17th
September
Neonatal Technologies
Chair: Natalia Szyperek, Children’s Memorial Health Institute (CMHI), Warsaw (Poland)
EPTRI is delighted to welcome you to our seventh webinar on Neonatal Technologies. Our 90 minute webinar will focus on the challenges and opportunities for the development and application of different technologies and medical devices to the neonatal population. We look forward to seeing you at our next exciting webinar event.
Speakers
Don Sharkey, School of Medicine - University of Notthingham, London, UK
Prof Sharkey is the Professor of Neonatal Medicine and Technologies at the University of Nottingham. His research portfolio focuses on the discovery, translation and application of neonatal technologies with specific interests in the reducing brain injury in high-risk infants. He has taken devices from concept, through the technology pipeline, and into clinical practice. He believes in multi-disciplinary collaboration and closely works with engineers, scientists and parents to co-develop devices that are designed specifically for the unique needs of high-risk newborns. He is the Neonatal Technologies theme lead at the NIHR HealthTech Research Centre for Paediatrics and Child Health, lead for research for the UK Neonatal Transport Group, Director of the Centre for Perinatal Research at the University of Nottingham, and a practising neonatologist at the Nottingham Children’s Hospital. Prof Sharkey is passionate about neonatal MedTech and the potential it can bring to the specialty and is always looking out for new discovery science that could perhaps be developed to enhance neonatal care and outcomes.
Kathryn Beardsall, Department of Paediatrics, University of Cambridge (UK)
Kathryn Beardsall is an Associate Professor in the Academic Department of Paediatrics University of Cambridge and Honorary Consultant Neonatologist at University of Cambridge Addenbrookes Hospital. Her research has evolved out of an interest in the physiology of glucose metabolism and adaptation in the newborn and now focusses in the areas of: i. glucose monitoring and management, ii. innovative methods of vital sign monitoring. Both aiming for a better understand of neonatal physiology as well as designing medtech that address the specific clinical needs of the newborn.

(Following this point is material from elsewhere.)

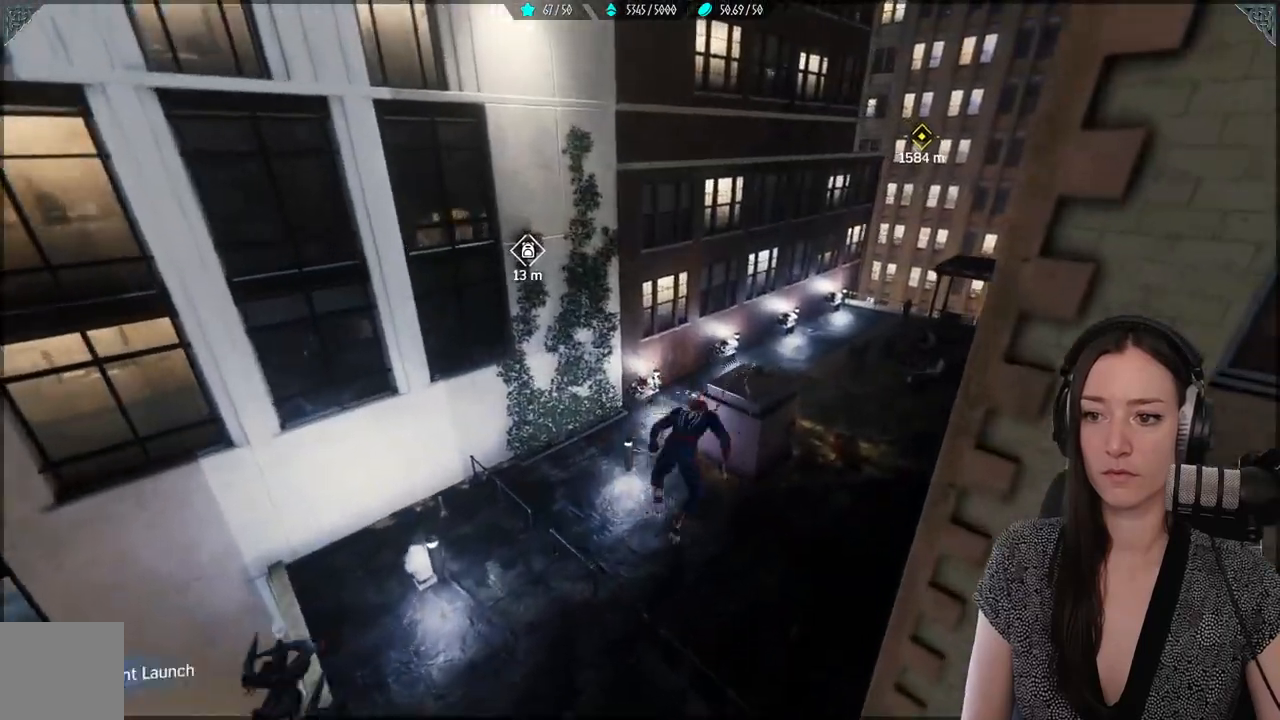
{"dt_ms": 500, "buttons": ["R2"], "left_stick": "center", "right_stick": "left", "events": [[250, "right_stick", "left"], [333, "L2", "up"]]}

She was the first to show the potential of continuous glucose monitoring (CGM) in the preterm infant, leading to a number of international trials using CGM and the increasing use of CGM in the newborn. The challenges of using devices not designed for the newborn has driven a passion to ensure newborns do not miss out on the opportunities that innovations in medtech offer to other patients. Her research is driven by her clinical practice and the challenges of supporting newborns in intensive care. She works closely with families and patient groups and as part of a wide multidisciplinary team both clinical and engineering to ensure technologies are designed and developed to be easily integrated into clinical care.
As Paediatric lead for the East of England Clinical Research network she supports the multidisciplinary team to deliver research across the wider paediatric portfolio both in Cambridge and the East of England. She is co-theme lead for the mind and body workstream of the NIHR Health Tech research Centre in Paediatrics and child health.
Giuseppe Andreoni, Department of Design of the Politecnico di Milano, Milano (Italy)
The research activity conducted at the Politecnico di Milano mainly consists of the design of products, systems, environments and services for the health and well-being of people using Co-Design and User-Centred Design methods combined with Ergonomics. These methodological references allow the synergy between design and technology that are combined in innovative solutions from the technological point of view, of high affordance for the user and of considerable impact for the system where they are implemented. The main applications are health and medical devices both for monitoring and as assistive technologies for disability, sport and fitness, home and home automation with advanced IoT solutions.
He was Principal Investigator and coordinator of European Projects in the FP7 and H2020 Programmes and participates in several research programs funded by the European Community, and / or funded by other international and national public and private agencies or institutes.
From July 2019, he is a co-founder of Capsula s.r.l.: he is scientific advisor of the company that develops, produces and sells systems and services for the self-measurement a set of biomedical parameters for a medical assessment in hospital and/or wellness check-up in non-clinical settings.
He is co-author of 13 national and international patents, as well as more than 300 scientific publications mainly in international books and journals.